[Stored records]
● ● ● ●

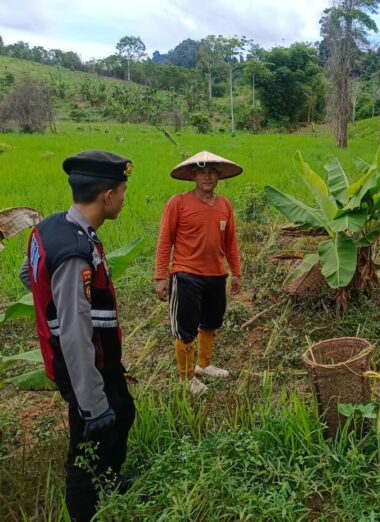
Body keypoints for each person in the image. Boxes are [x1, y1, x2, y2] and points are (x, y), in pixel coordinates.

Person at [20, 150, 136, 522]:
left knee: (124, 413)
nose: (123, 197)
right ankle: (88, 508)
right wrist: (91, 403)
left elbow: (29, 272)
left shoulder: (52, 227)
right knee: (86, 447)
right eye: (122, 190)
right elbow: (74, 333)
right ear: (107, 195)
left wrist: (47, 294)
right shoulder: (74, 253)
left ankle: (112, 482)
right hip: (86, 367)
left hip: (100, 360)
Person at [155, 150, 243, 396]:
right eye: (202, 171)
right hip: (186, 274)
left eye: (212, 171)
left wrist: (235, 272)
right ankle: (186, 378)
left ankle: (203, 365)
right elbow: (165, 241)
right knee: (186, 328)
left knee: (212, 321)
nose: (207, 176)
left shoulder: (224, 205)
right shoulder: (178, 203)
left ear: (219, 176)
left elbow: (231, 243)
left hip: (216, 274)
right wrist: (161, 277)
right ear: (194, 175)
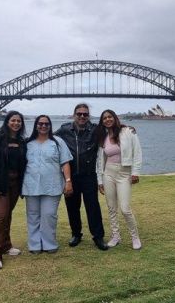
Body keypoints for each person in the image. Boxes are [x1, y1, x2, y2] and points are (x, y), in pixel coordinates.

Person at [55, 103, 108, 250]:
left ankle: (98, 237)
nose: (82, 116)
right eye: (79, 114)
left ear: (88, 116)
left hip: (89, 175)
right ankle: (76, 234)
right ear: (74, 115)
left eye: (85, 114)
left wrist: (127, 128)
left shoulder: (96, 129)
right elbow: (47, 138)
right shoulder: (65, 130)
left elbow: (112, 130)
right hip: (71, 176)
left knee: (93, 207)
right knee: (72, 206)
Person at [22, 115, 73, 254]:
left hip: (52, 185)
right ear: (35, 125)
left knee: (49, 215)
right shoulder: (27, 143)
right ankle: (35, 245)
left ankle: (49, 244)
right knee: (33, 215)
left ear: (50, 126)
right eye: (40, 123)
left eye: (46, 124)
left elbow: (65, 162)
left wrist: (68, 181)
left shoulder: (57, 142)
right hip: (30, 185)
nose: (43, 126)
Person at [0, 111, 27, 270]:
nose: (16, 123)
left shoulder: (21, 141)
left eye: (19, 121)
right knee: (1, 215)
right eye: (13, 120)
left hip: (15, 184)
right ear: (7, 122)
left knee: (8, 213)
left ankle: (6, 246)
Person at [95, 109, 142, 250]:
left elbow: (137, 152)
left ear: (115, 118)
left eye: (110, 117)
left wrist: (135, 172)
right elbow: (100, 160)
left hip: (124, 173)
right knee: (111, 208)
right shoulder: (102, 137)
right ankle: (116, 236)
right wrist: (100, 180)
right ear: (102, 121)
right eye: (104, 118)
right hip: (108, 173)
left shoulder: (127, 131)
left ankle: (135, 237)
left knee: (125, 209)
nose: (107, 120)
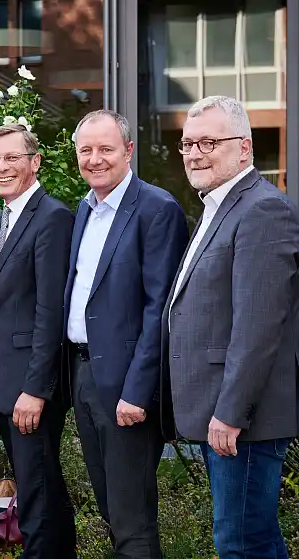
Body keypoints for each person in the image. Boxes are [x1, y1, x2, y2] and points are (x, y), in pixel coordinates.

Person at [162, 95, 299, 558]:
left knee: (241, 543)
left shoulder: (262, 209)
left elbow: (259, 325)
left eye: (208, 142)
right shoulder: (218, 205)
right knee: (252, 537)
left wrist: (231, 411)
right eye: (186, 144)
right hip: (224, 412)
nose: (195, 153)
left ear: (244, 147)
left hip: (242, 419)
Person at [63, 110, 188, 558]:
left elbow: (161, 310)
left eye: (106, 149)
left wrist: (138, 392)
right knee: (111, 508)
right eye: (86, 150)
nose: (95, 159)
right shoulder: (85, 209)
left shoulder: (157, 209)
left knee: (131, 516)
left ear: (129, 151)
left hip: (126, 387)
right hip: (85, 375)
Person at [0, 124, 76, 558]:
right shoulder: (2, 219)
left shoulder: (52, 216)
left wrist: (35, 388)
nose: (2, 167)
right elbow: (1, 310)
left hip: (31, 387)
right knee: (40, 487)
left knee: (37, 495)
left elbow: (50, 312)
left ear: (35, 162)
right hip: (4, 383)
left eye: (12, 158)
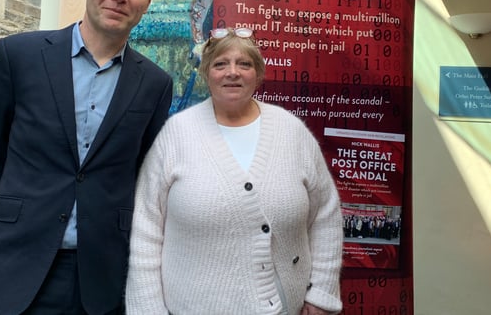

● ● ● ●

• **Exercise goal**: Work out how many lines in the data include "nose". Answer with the number only.

• **Solution to this exercise**: 9